(Corrects the name of the bank from paragraph 7 to ING)
HONG KONG / WASHINGTON (Reuters) – Asian stocks reversed earlier gains on Tuesday, dragged down by declines in Chinese markets, which were rocked by a new round of sanctions, after inflation fears helped shore up the price. broader sentiment in the region.
Investors now await an appearance before Congress led by Jerome Powell, president of the United States Federal Reserve, and Treasury Secretary Janet Yellen.
Negative sentiment looks set to weigh on European equities as EUROSTOXX 50 futures decline 0.42% and FTSE futures 0.61%.
S&P 500 futures fell 0.28%.
MSCI’s broader Asia-Pacific equity index outside of Japan fell 0.76%, hit by a 1.42% drop in China’s top-tier stocks.
The United States and others, including the European Union, sanctioned Chinese officials on Monday for human rights abuses in Xinjiang, and Beijing responded with punitive measures against European legislators, diplomats, institutes and families.
“The drop could be due to sanctions,” said Iris Pang, chief China economist at ING Wholesale Banking. “More pressure from international politics will affect asset markets.”
Jin Jing, an analyst at China Fortune Securities, said the sanctions hurt risk appetite, particularly for foreign investors, who sold shares through Stock Connect.
Lingering domestic policy tightening concerns also continued to weigh on high-flying sectors and highly valued stocks as investors turned cautious.
Hong Kong’s Hang Seng Index also fell 1.62%, with traders’ attention drawn by a tepid Baidu market debut, in which the Chinese tech giant’s shares were trading barely above their trading price. secondary.
Beyond China, Asian stocks were mixed.

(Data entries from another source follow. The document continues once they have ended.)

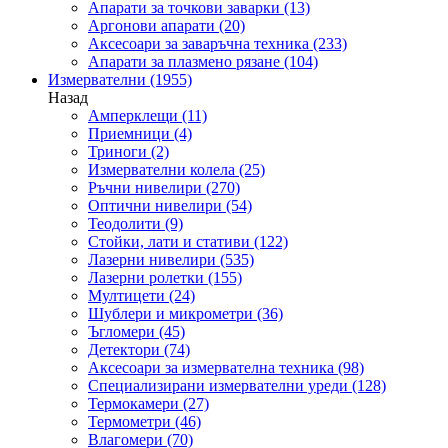
Апарати за точкови заварки
(13)
Аргонови апарати
(20)
Аксесоари за заваръчна техника
(233)
Апарати за плазмено рязане
(104)
Измервателни
(1955)
Назад
Амперклещи
(11)
Приемници
(4)
Триноги
(2)
Измервателни колела
(25)
Ръчни нивелири
(270)
Оптични нивелири
(54)
Теодолити
(9)
Стойки, лати и стативи
(122)
Лазерни нивелири
(535)
Лазерни ролетки
(155)
Мултицети
(24)
Шублери и микрометри
(36)
Ъгломери
(45)
Детектори
(74)
Аксесоари за измервателна техника
(98)
Специализирани измервателни уреди
(128)
Термокамери
(27)
Термометри
(46)
Влагомери
(70)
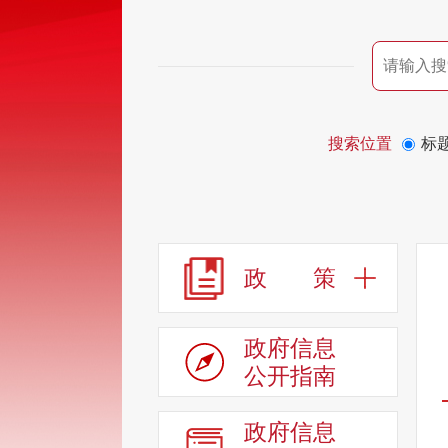
搜索位置
标
政 策
政府信息
公开指南
政府信息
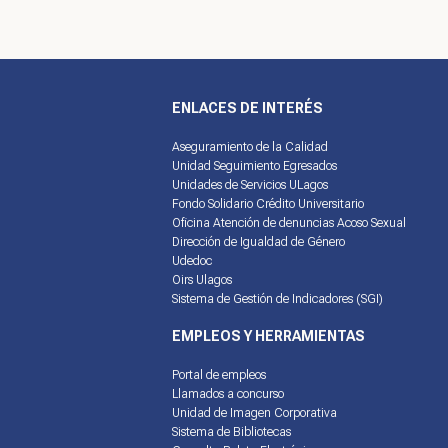
ENLACES DE INTERÉS
Aseguramiento de la Calidad
Unidad Seguimiento Egresados
Unidades de Servicios ULagos
Fondo Solidario Crédito Universitario
Oficina Atención de denuncias Acoso Sexual
Dirección de Igualdad de Género
Udedoc
Oirs Ulagos
Sistema de Gestión de Indicadores (SGI)
EMPLEOS Y HERRAMIENTAS
Portal de empleos
Llamados a concurso
Unidad de Imagen Corporativa
Sistema de Bibliotecas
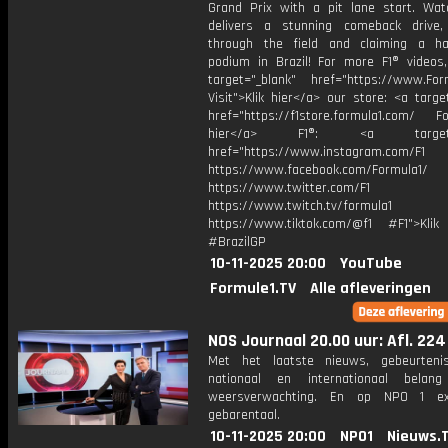
Grand Prix with a pit lane start. Wa
delivers a stunning comeback drive,
through the field and claiming a ha
podium in Brazil! For more F1® videos, 
target="_blank" href="https://www.For
Visit">Klik hier</a> our store: <a targe
href="https://f1store.formula1.com/ Fol
hier</a> F1®: <a target="_
href="https://www.instagram.com/F1
https://www.facebook.com/Formula1/
https://www.twitter.com/F1
https://www.twitch.tv/formula1
https://www.tiktok.com/@f1 #F1">Klik
#BrazilGP
10-11-2025 20:00
YouTube
Formule1.TV
Alle afleveringen
NOS Journaal 20.00 uur: Afl. 224
Met het laatste nieuws, gebeurteni
nationaal en internationaal bela
weersverwachting. En op NPO 1 e
gebarentaal.
10-11-2025 20:00
NPO1
Nieuws.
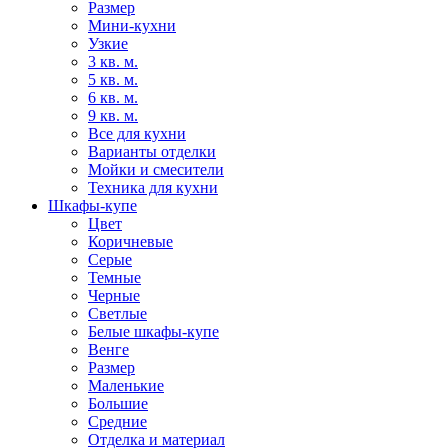
Размер
Мини-кухни
Узкие
3 кв. м.
5 кв. м.
6 кв. м.
9 кв. м.
Все для кухни
Варианты отделки
Мойки и смесители
Техника для кухни
Шкафы-купе
Цвет
Коричневые
Серые
Темные
Черные
Светлые
Белые шкафы-купе
Венге
Размер
Маленькие
Большие
Средние
Отделка и материал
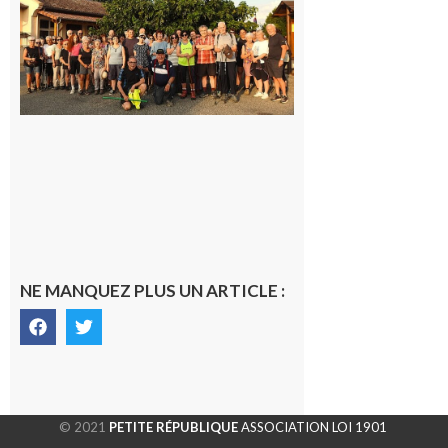
Araille :
la
dernière
rando à
la
fraîche
de la
saison
était à
Cazac
8 août
2026
NE MANQUEZ PLUS UN ARTICLE :
© 2021
PETITE RÉPUBLIQUE
ASSOCIATION LOI 1901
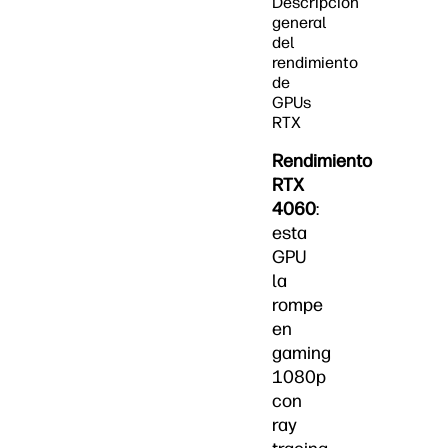
Descripción
general
del
rendimiento
de
GPUs
RTX
Rendimiento
RTX
4060
:
esta
GPU
la
rompe
en
gaming
1080p
con
ray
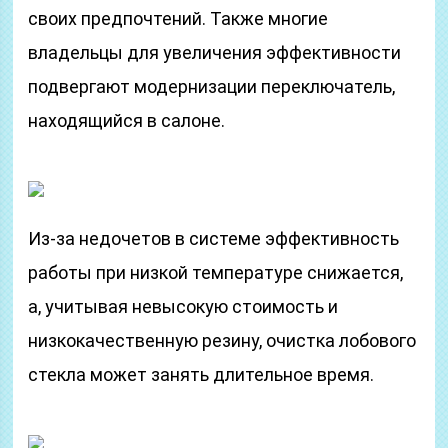
своих предпочтений. Также многие
владельцы для увеличения эффективности
подвергают модернизации переключатель,
находящийся в салоне.
Из-за недочетов в системе эффективность
работы при низкой температуре снижается,
а, учитывая невысокую стоимость и
низкокачественную резину, очистка лобового
стекла может занять длительное время.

Japan fell 0.61% and Australia fell 0.11% as both had posted overnight gains on Wall Street, but the region’s emerging markets outperformed.
The Dow Jones Industrial Average rose 0.32%, the S&P 500 gained 0.70% and the Nasdaq Composite added 1.23%, helped by a drop in Treasury yields.
Benchmark 10-year notes last returned 1.6717%, down from 1.732% on Friday.
Powell said in remarks prepared for a congressional hearing that the US recovery had progressed “faster than expected and appears to be strengthening.”
“Last week, the FOMC laid out pretty clearly what the Fed’s view is on rates … the next thing the markets will be focusing on is getting some details from Yellen regarding increased investment in infrastructure. “said Alex Wolf, chief investment officer. strategy for Asia at JP Morgan Private Bank, referring to a statement from the Federal Open Market Committee.
The dollar gained slightly against a basket of six major currencies that traded at 91.887, after falling 0.32% on Monday, while advancing against the kiwi, the Australian dollar and the British pound.
The New Zealand dollar hit a three-month low after the government introduced taxes to curb property speculation, a move that investors estimated could allow the central bank to keep interest rates lower for longer with less risk of a bubble. real estate.
Oil also fell amid ample supply and concerns that new pandemic restrictions and slow vaccine launches in Europe will slow the recovery in demand for fuel.